Decentralized online social networks (OSNs), if they seek to provide cryptographic security and privacy, have several fundamental key distribution problems.
Even a system like Persona ends up falling back on the assumption that there exists a public key infrastructure (PKI), that is, that each user has a publicly known key that
identifies her. For many systems, a PKI can be realized with a trusted third party called a certificate authority (CA), who issues certificates attesting to the
validity of keys. This solution adequate for something like the world wide web, where it is (comparatively) easy to verify the identities of major companies.
OSNs present a remarkable challenge here: no trusted third party will be able to verify every user of the OSN.
Instead we rely on users to identify their immediate friends, as we did in Bond Breaker. We can connect
these one-hop identity verifications in a graph to identify still more users, effectively bootstrapping a PKI for our network. This notion of one-hop exchanges
is not new, but in the past it relied on manual, in-person key exchanges which did not lead to widespread adoption. Our goal with Bond Breaker, and with LoKI,
is to provide technical means for users to easily and securely exchange keys over an insecure channel such as the Internet. Bond Breaker relies on shared
knowledge between pairs of users, where one user will ask a question that they think only the other user can answer; if the user can answer, the identification
This idea forms the basis for LoKI. The limitations of Bond Breaker are two-fold: it can be difficult for users to come up with a question to which no attacker
can guess the question, and it can be difficult for users to come up with a question at all for acquaintances. What Bond Breaker lacks in security and completeness,
LoKI attempts to provide. If two users who would want to friend each other on the OSN are carrying mobile phones, we can exchange secrets between their devices
during real world meetings that can later be used as shared knowledge along the lines of Bond Breaker. By reducing the problem to concrete pieces of data instead
of potentially ambiguous English questions and answers, the technique becomes much more accurate and secure, and we have a clear understanding of how hard it
is for an attacker to guess the secret. Our solution replaces the questions and answers from Bond Breaker with the user's recollection of when real-world meetings
occurred, which we believe is much easier for users to handle.

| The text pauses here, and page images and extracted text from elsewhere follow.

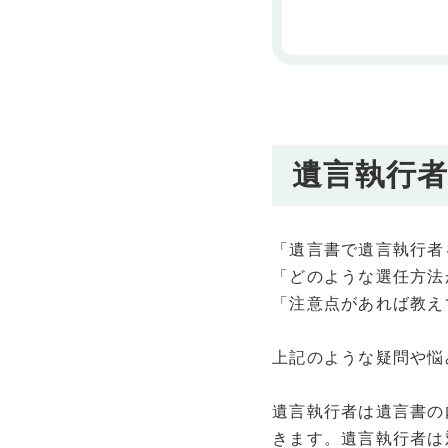
遺言執行
「遺言書で遺言執行者
「どのような選任方法
「注意点があれば教え
上記のような疑問や悩
遺言執行者は遺言書の
きます。遺言執行者は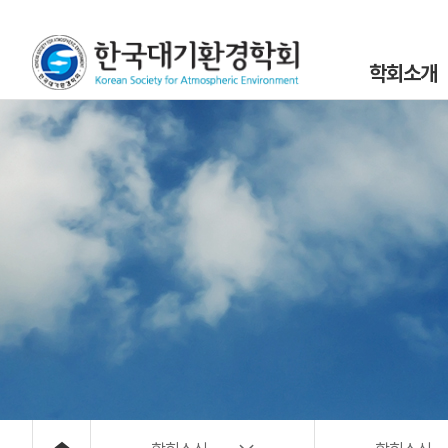
학회소개
인사말
설립목적 및 연
조직도
학회정관 및 규
학회구성원
위원회 및 분과회 
대기환경 40년
대기위해물질 사
오시는 길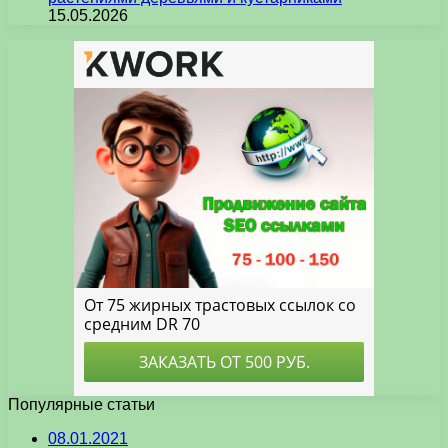
15.05.2026
Популярные статьи
08.01.2021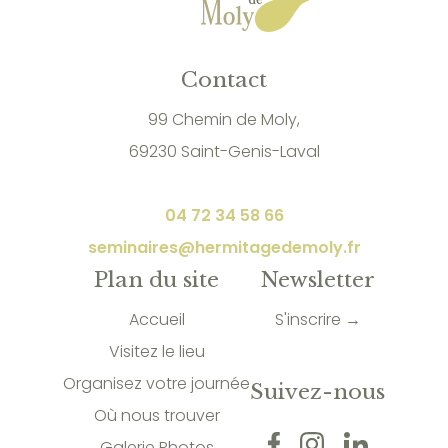
Contact
99 Chemin de Moly,
69230 Saint-Genis-Laval
04 72 34 58 66
seminaires@hermitagedemoly.fr
Plan du site
Newsletter
Accueil
S'inscrire →
Visitez le lieu
Organisez votre journée
Suivez-nous
Où nous trouver
Galerie Photos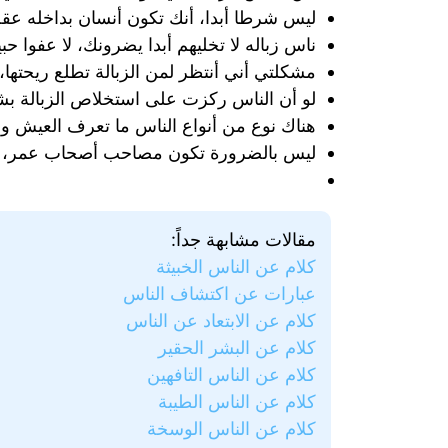
ليس شرطا أبدا، أنك تكون أنسان بداخله ع
ناس زباله لا تخليهم أبدا يضرونك، لا عفوا حبي
مشكلتي أني أنتظر لمن الزبالة تطلع ريحتها،
لو أن الناس ركزت على استخلاص الزبالة بش
هناك نوع من أنواع الناس ما تعرف العيش والم
ليس بالضرورة تكون مصاحب أصحاب عمر، ممكن
مقالات مشابهة جداً:
كلام عن الناس الخبيثة
عبارات عن اكتشاف الناس
كلام عن الابتعاد عن الناس
كلام عن البشر الحقير
كلام عن الناس التافهين
كلام عن الناس الطيبة
كلام عن الناس الوسخة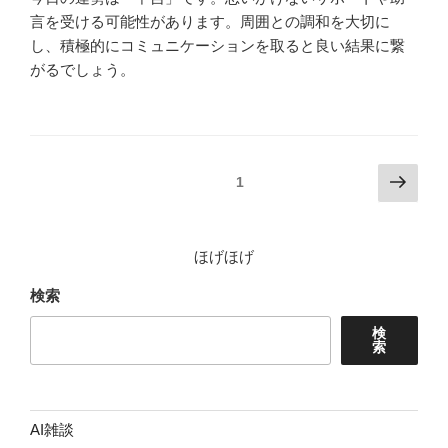
言を受ける可能性があります。周囲との調和を大切に
し、積極的にコミュニケーションを取ると良い結果に繋
がるでしょう。
投
次
固定ページ
1
の
稿
ペ
の
ー
ほげほげ
ペ
ジ
ー
検索
ジ
検
送
索
り
AI雑談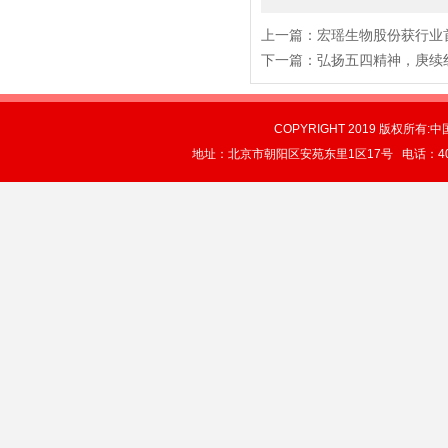
上一篇：
宏瑶生物股份获行业
下一篇：
弘扬五四精神，庚续
COPYRIGHT 2019 版权所有:中
地址：北京市朝阳区安苑东里1区17号 电话：4004-0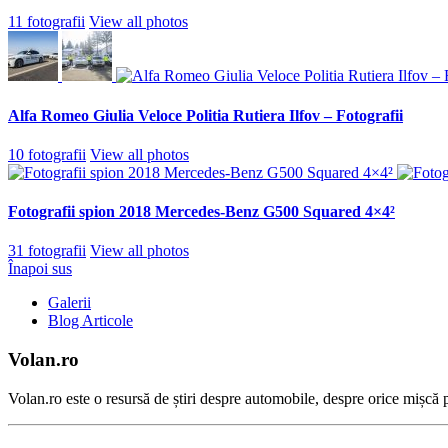
11 fotografii
View all photos
Alfa Romeo Giulia Veloce Politia Rutiera Ilfov – Fotografii
10 fotografii
View all photos
Fotografii spion 2018 Mercedes-Benz G500 Squared 4×4²
31 fotografii
View all photos
Înapoi sus
Galerii
Blog Articole
Volan.ro
Volan.ro este o resursă de știri despre automobile, despre orice mișcă pe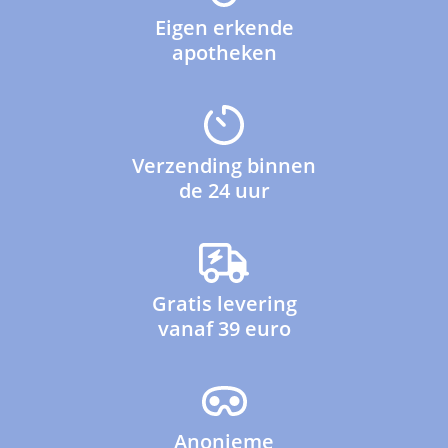
Eigen erkende
apotheken
Verzending binnen
de 24 uur
Gratis levering
vanaf 39 euro
Anonieme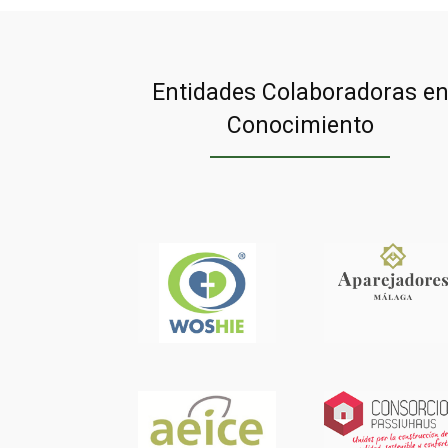
Entidades Colaboradoras e
Conocimiento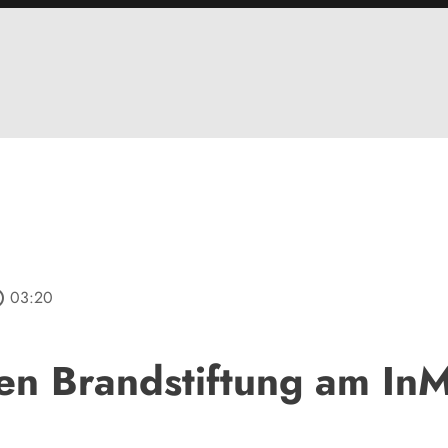
tline
03:20
en Brandstiftung am InM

If you're like us, then you likely have some questions at this point about the practicality of LoKI:
We will update this page when the results are in. There are other problems to consider though...
- How often do OSN friends really meet up in real life? This is a question that we're trying to answer with the Locus project. Our hypothesis is that it is common for a fraction of a user's friends in general.

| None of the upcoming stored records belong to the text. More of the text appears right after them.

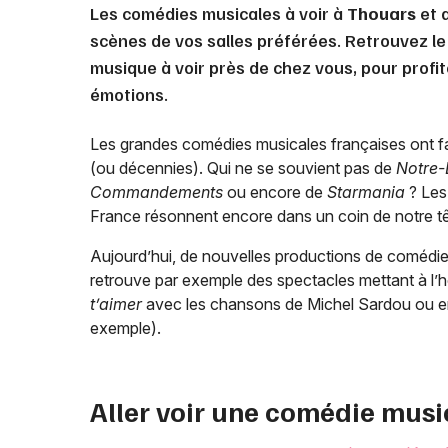
Les comédies musicales à voir à
Thouars
et 
scènes de vos salles préférées. Retrouvez le
musique à voir près de chez vous, pour profit
émotions.
Les grandes comédies musicales françaises ont fa
(ou décennies). Qui ne se souvient pas de
Notre-
Commandements
ou encore de
Starmania
? Les
France résonnent encore dans un coin de notre tê
Aujourd’hui, de nouvelles productions de comédies 
retrouve par exemple des spectacles mettant à l’h
t’aimer
avec les chansons de Michel Sardou ou 
exemple).
Aller voir une comédie musi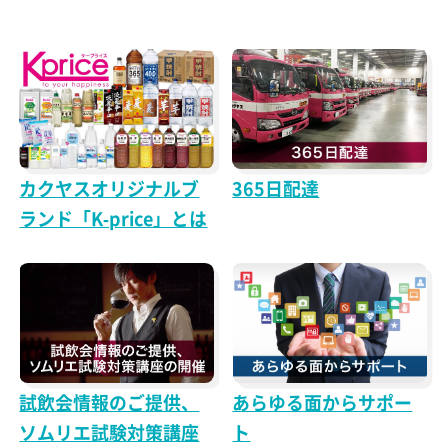
カクヤスオリジナルブ
365日配達
ランド「K-price」とは
試飲会情報のご提供、
あらゆる面からサポー
ソムリエ試験対策講座
ト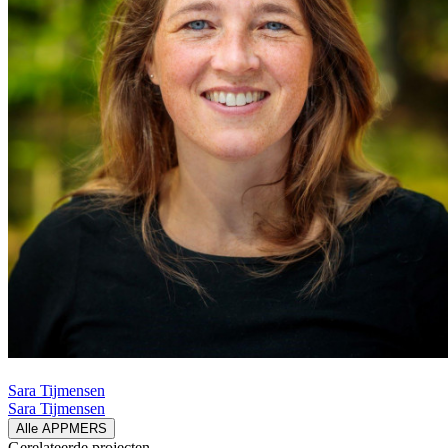
Sara Tijmensen
Sara Tijmensen
Alle APPMERS
Gerelateerde
projecten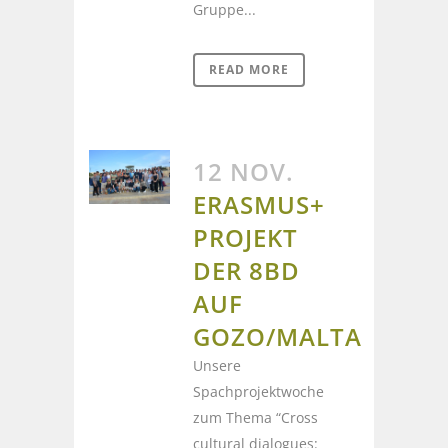
Gruppe...
READ MORE
12 NOV.
ERASMUS+
PROJEKT
DER 8BD
AUF
GOZO/MALTA
Unsere
Spachprojektwoche
zum Thema “Cross
cultural dialogues: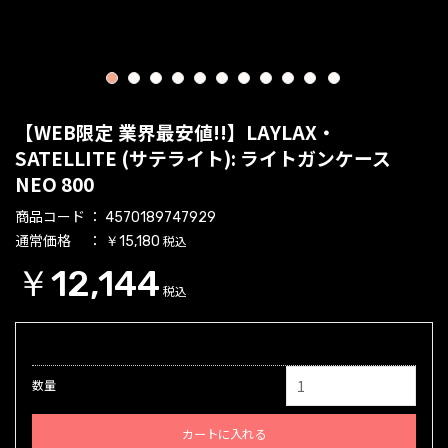
1
2
3
4
5
6
7
8
9
10
11
【WEB限定 業界最安値!!】LAYLAX・
SATELLITE (サテライト): ライトガンケース
NEO 800
商品コード
4570189747929
通常価格
税込
￥15,180
￥12,144
税込
数量
カートに入れる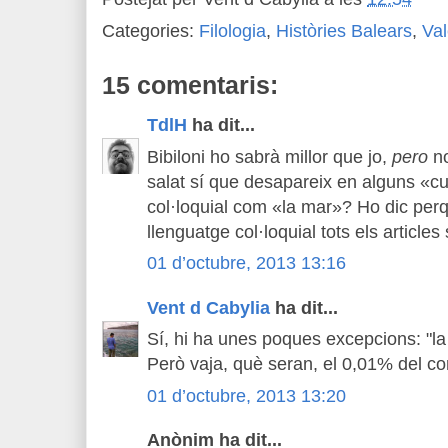
Categories:
Filologia
,
Històries Balears
,
Val
15 comentaris:
TdlH
ha dit...
Bibiloni ho sabrà millor que jo,
pero
no
salat sí que desapareix en alguns «cu
col·loquial com «la mar»? Ho dic per
llenguatge col·loquial tots els articles
01 d’octubre, 2013 13:16
Vent d Cabylia
ha dit...
Sí, hi ha unes poques excepcions: "la m
Però vaja, què seran, el 0,01% del co
01 d’octubre, 2013 13:20
Anònim ha dit...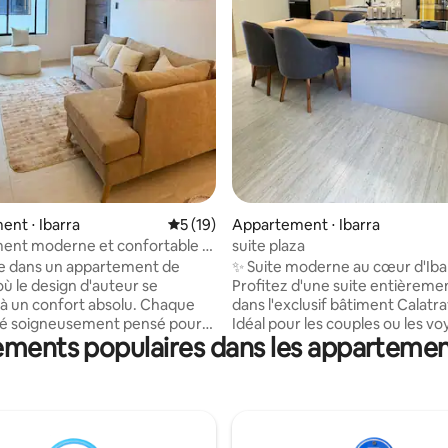
 la base de 140 commentaires : 4,91 sur 5
nt ⋅ Ibarra
Évaluation moyenne sur la base de 19 co
5 (19)
Appartement ⋅ Ibarra
ent moderne et confortable à
suite plaza
e dans un appartement de
✨ Suite moderne au cœur d'Iba
où le design d'auteur se
Profitez d'une suite entièrem
à un confort absolu. Chaque
dans l'exclusif bâtiment Calatra
été soigneusement pensé pour
Idéal pour les couples ou les v
pements populaires dans les appartemen
r un séjour inoubliable. Profitez
d'affaires. Il dispose d'une cuisi
bres, d'une cuisine équipée
entièrement équipée et
ls électroménagers, d'un salon,
d'électroménager, d'un lit 2 pla
e à manger, de 2 salles de bain,
demie, d'une Smart TV + strea
ce buanderie et d'un garage. Le
Wi-Fi, d'un parking souterrain, d
ne terrasse panoramique à 180°
de sport, d'un espace barbecue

- What resources will this use on my phone if I have to run this all the time? To approximate this, we are looking at mobile trace data to estimate how many mobile devices a typical phone is nearby during normal usage. This will give us an idea of how many secrets the phone will need to store for how long, how much space that will consume, and what the power costs are for communicating with each of these devices periodically.
- How do I tell the difference between two people I met at the same time, especially if one of them is an attacker? Currently our best solution to this is to use multiple meeting times, enough to ensure uniqueness. We are considering other ways of using the phone's sensors to attempt to reconstruct the scene at the time, so the user can have more information about which device is which. For instance, the phone could advertise that it received a phone call a few minutes ago when it shares its secret, and the user might remember that her friend took a phone call during their meeting.
High-Level Design of LoKI
Unfortunately, though it sounds like it should be easy to just swap secrets between two general mobile devices, there are many complications. We have been
focusing primarily on the Android platform, though we believe that similar constraints exist for the iOS platform as well. Since we want to have phones
communicate when they are near each other, Bluetooth seems like the obvious choice of communication technology. It uses lower power than the alternatives
and it is a physical means of verifying proximity.

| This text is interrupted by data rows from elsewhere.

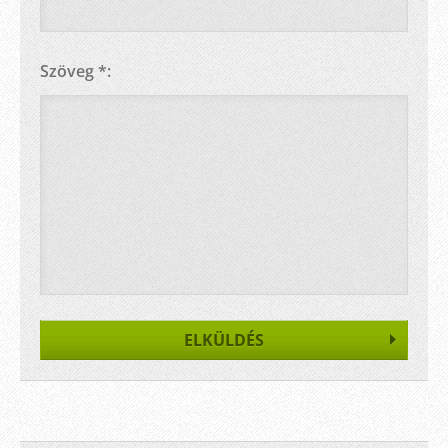
Szöveg *: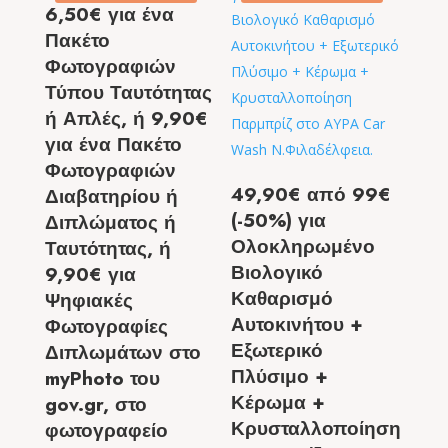
6,50€ για ένα
Πακέτο
Φωτογραφιών
Τύπου Ταυτότητας
ή Απλές, ή 9,90€
για ένα Πακέτο
Φωτογραφιών
49,90€ από 99€
Διαβατηρίου ή
(-50%) για
Διπλώματος ή
Ολοκληρωμένο
Ταυτότητας, ή
Βιολογικό
9,90€ για
Καθαρισμό
Ψηφιακές
Αυτοκινήτου +
Φωτογραφίες
Εξωτερικό
Διπλωμάτων στο
Πλύσιμο +
myPhoto του
Κέρωμα +
gov.gr, στο
Κρυσταλλοποίηση
φωτογραφείο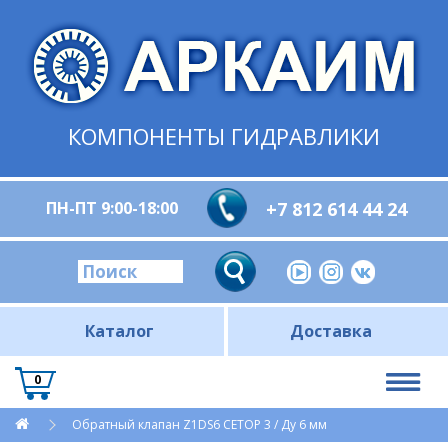
КОМПОНЕНТЫ ГИДРАВЛИКИ
ПН-ПТ 9:00-18:00
+7 812 614 44 24
Каталог
Доставка
0
Обратный клапан Z1DS6 CETOP 3 / Ду 6 мм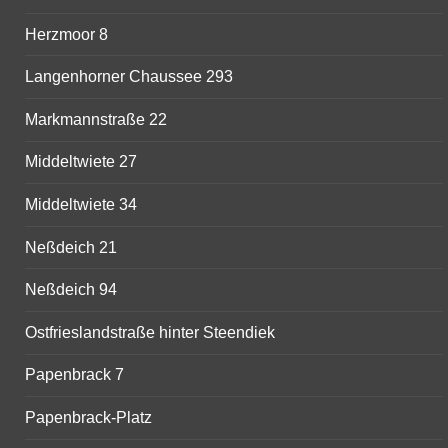
Herzmoor 8
Langenhorner Chaussee 293
Markmannstraße 22
Middeltwiete 27
Middeltwiete 34
Neßdeich 21
Neßdeich 94
Ostfrieslandstraße hinter Steendiek
Papenbrack 7
Papenbrack-Platz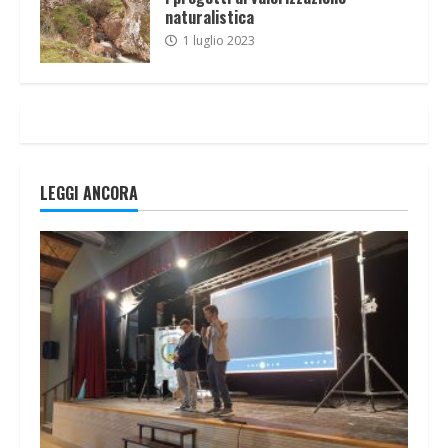
naturalistica
1 luglio 2023
LEGGI ANCORA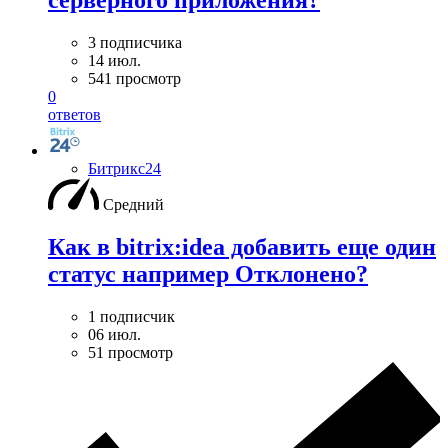
серверного приложения?
3 подписчика
14 июл.
541 просмотр
0
ответов
Битрикс24
Средний
Как в bitrix:idea добавить еще один
статус например Отклонено?
1 подписчик
06 июл.
51 просмотр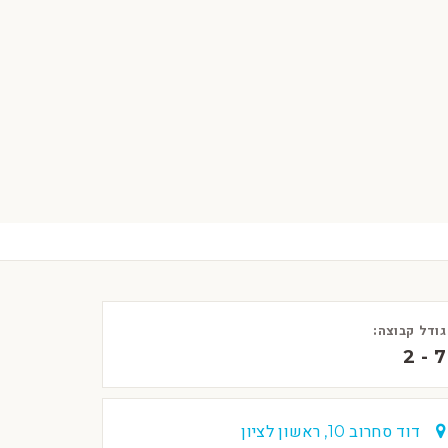
גודל קבוצה:
2 - 7
דוד סחרוב 10, ראשון לציון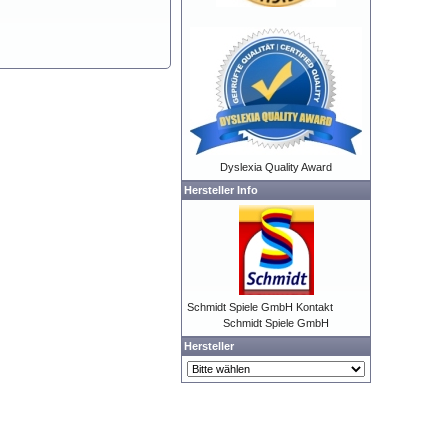
Dyslexia Quality Award
Hersteller Info
Schmidt Spiele GmbH Kontakt
Schmidt Spiele GmbH
Hersteller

The Android API, however, does not allow phones to enter Bluetooth discoverable mode without user confirmation, for security reasons. Since we want
the application to run continuously in the background even on non-rooted phones, this presents a dilemma: neither phone can find the other. The problem
ultimately boils down to having one device discover the Bluetooth MAC address of the other device; once this is done, communication can be established
and the secrets can be shared using either the newer versions of the public Android API or some Java hacks (that do not require rooting) for older versions.
After considering the capabilities of the Android phones, we dismissed Bluetooth and Wifi broadcasts as the channel over which to announce Bluetooth MAC
addresses, instead settling on a rendezvous service somewhere in the cloud. This service listens for (cryptographically hidden) reports of location tags
corresponding to Bluetooth MAC addresses, returning all of the encrypted MAC addresses that should be nearby the given device. The device can reconstruct
the MAC address only if they know the correct location tags. Due to the limitations of the Android platform, the only location tags that we found to be
usable for our purposes are the MAC addresses of nearby Wifi access points and of nearby discoverable Bluetooth devices. The ultimate system looks something
like Figure 1.
Figure 1: Overview of the LoKI system. Two devices are thought to be nearby if they observe the same MAC addresses.